Dr. Supreda Adulyanon, ThaiHealth Deputy Chief Executive Officer, began the day’s final session by presenting ThaiHealth’s financial mechanisms to participants, highlighting that the dedicated tax allowed ThaiHealth to rollover funds from previous years and to use the money according to carefully crafted program plans.  Dr. Supreda summarized ThaiHealth’s governance: two boards, an executive board with the prime minister serving as chairperson, and an evaluation board whose senators report back to the executive board govern ThaiHealth’s budget.

Dr. Piroj Saonuam, Director of Monitor and Evaluation Unit, stated that as an independent state agency, a quality monitoring and evaluation system is necessary for the organization. Each year, ThaiHealth spends significant funds to promote more than 1,000 projects through multi-sector partners. The M&E system is divided into two levels: 1) the project or program Level to detect and assure that all funding sufficient for the project’s outcomes, 2) organization level in which the Evaluation Board has the authority to review relevant documents, and produce an annual report to submit to the cabinet.

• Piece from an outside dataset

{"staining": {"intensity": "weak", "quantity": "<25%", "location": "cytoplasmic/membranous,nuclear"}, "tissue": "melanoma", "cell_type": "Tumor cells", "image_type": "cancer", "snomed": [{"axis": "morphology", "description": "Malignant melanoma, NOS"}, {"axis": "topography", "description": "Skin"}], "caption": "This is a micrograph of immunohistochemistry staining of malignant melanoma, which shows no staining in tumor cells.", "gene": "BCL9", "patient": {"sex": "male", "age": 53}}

There are also challenges for ThaiHealth in the future, which will intensively focus on a result-based monitoring and evaluation system. A strong evaluation, high-performance capacity building, innovative and strategic thinking, including transparent and effective processes, will play important roles for ThaiHealth in the next decade.

Dr. Pairoj Saonuam, Director Monitor and evaluation Unit of ThaiHealth, highlighted the concept of the Social Return on Investment (SROI) that assesses the outcomes of implementation by comparing outcomes and inputs, and activities and outputs in monetary units. The three categories of impact considered include economic, environmental and people value. Currently, the ThaiHealth has seven studies of SROI, i.e., road traffic accidents, tobacco control, physical activities, food consumption project, consumer protection, children youth and family health and health of the elderly. Road traffic accident prevention ranked first in social return on investment among the seven categories, at 130.21 per 1 baht. It should also be noted that since ThaiHealth’s inception in 2002, the smoking rate in Thailand has steadily declined.